“To the Man I Kissed Sitting on a Sunkist Orange Crate Smoking a Doobie” by Alice Capshaw

Alice Capshaw

TO THE MAN I KISSED SITTING ON A SUNKIST
ORANGE CRATE SMOKING A DOOBIE

is where I buy my groceries—
 
where an onslaught of folks with a library of high ideals
carry eco-friendly jute bags of peppermint chard, Meyer lemons,
free-range organic eggs produced by happy, healthy hens—
 
so your old bones jutting from your sleeve
stymied me,
 
but no, you had human arms just like mine
 
and wore a blue & gold Warriors t-shirt.
A bauble, a silver dagger hung from each ear;
Your Warriors cap, open for donations, held a Mars bar, a key, a bit of coin.
That Draymond, those triple doubles, he’s dope
 
We were similar ages and
you told me you had been a Black Panther. 
I told you I was a short order cook, served eggs and grits
to Huey Newton.
Before that I received food stamps, lived in a Quonset hut, 
no indoor plumbing—
 
I was so poor I felt forsaken
I told you.
 
My gunnysack sentience
intuited there was more to you than smoke and gin—
 
so bright, your tremendous smile
lit the parking lot, bounced from the faces of shoppers,
united the sides of a wide crevasse in the blacktop.
 
Before you everything was blue: my dog had just died
of anal cell cancer. Hideous, he’d never even had sex.
 
Seeing you made me think of when I had been poor.
 
Back then I thought poor meant inferior.
 
I wanted you to know
 
so much
 
I touched your face with my lips.
 
Was his face at least clean? my husband asked.
 
Your close-eyed bay dog, at your side, growled, barked.
 
 
 

Prompt: “I was given these words: Carrier, Sentient, Bones, Tremendous, Blue, Bay, Gin, Onslaught, Sample, Forsaken, Bobble, Gunnysack, Chard.”
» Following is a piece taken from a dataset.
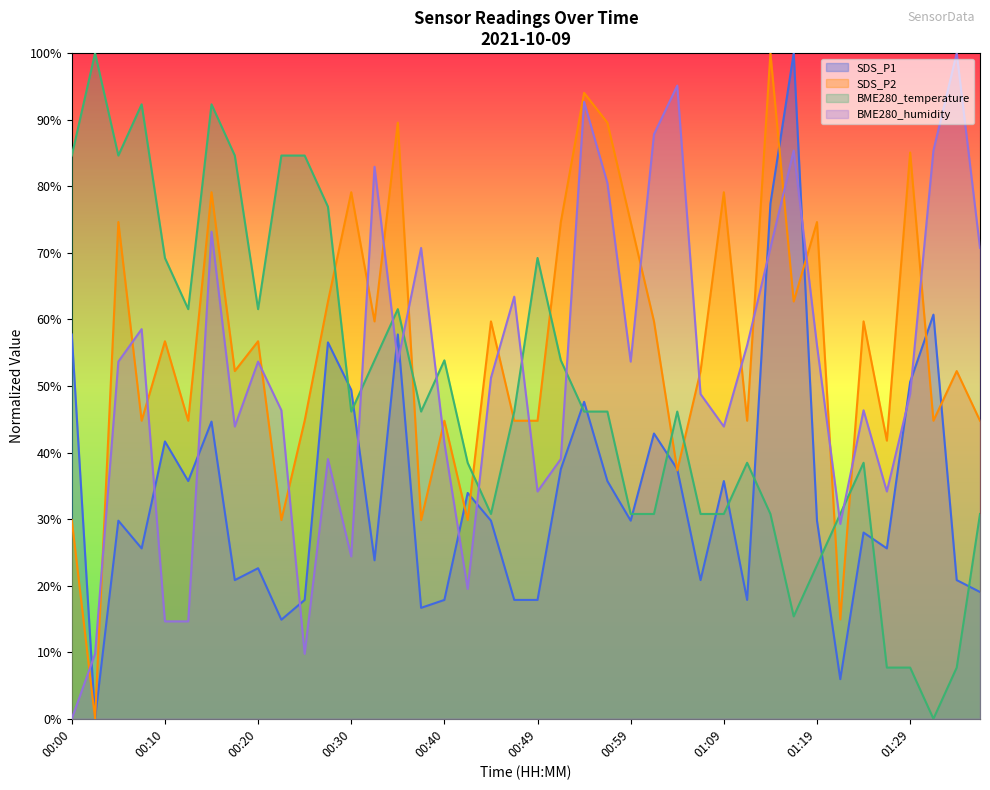

Reading right to left, extract all data points from this chart.

SDS_P1: 0.2	0.2	0.6	0.5	0.3	0.3	0.1	0.3	1.0	0.8	0.2	0.4	0.2	0.4	0.4	0.3	0.4	0.5	0.4	0.2	0.2	0.3	0.3	0.2	0.2	0.6	0.2	0.5	0.6	0.2	0.1	0.2	0.2	0.4	0.4	0.4	0.3	0.3	0.0	0.6
SDS_P2: 0.4	0.5	0.4	0.9	0.4	0.6	0.1	0.7	0.6	1.0	0.4	0.8	0.5	0.4	0.6	0.7	0.9	0.9	0.7	0.4	0.4	0.6	0.3	0.4	0.3	0.9	0.6	0.8	0.6	0.4	0.3	0.6	0.5	0.8	0.4	0.6	0.4	0.7	0.0	0.3
BME280_temperature: 0.3	0.1	0.0	0.1	0.1	0.4	0.3	0.2	0.2	0.3	0.4	0.3	0.3	0.5	0.3	0.3	0.5	0.5	0.5	0.7	0.5	0.3	0.4	0.5	0.5	0.6	0.5	0.5	0.8	0.8	0.8	0.6	0.8	0.9	0.6	0.7	0.9	0.8	1.0	0.8
BME280_humidity: 0.7	1.0	0.9	0.5	0.3	0.5	0.3	0.6	0.9	0.7	0.6	0.4	0.5	1.0	0.9	0.5	0.8	0.9	0.4	0.3	0.6	0.5	0.2	0.4	0.7	0.5	0.8	0.2	0.4	0.1	0.5	0.5	0.4	0.7	0.1	0.1	0.6	0.5	0.1	0.0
from Rattle #81, Fall 2023
Tribute to Prompt Poems

__________

Alice Capshaw: “Although I have been writing for some time and have my MFA in writing, this was the very first time I was given a prompt and asked to write a poem. I was given the words listed. I was unnerved but writing the poem turned out to be really fun. The poem is from a real experience.”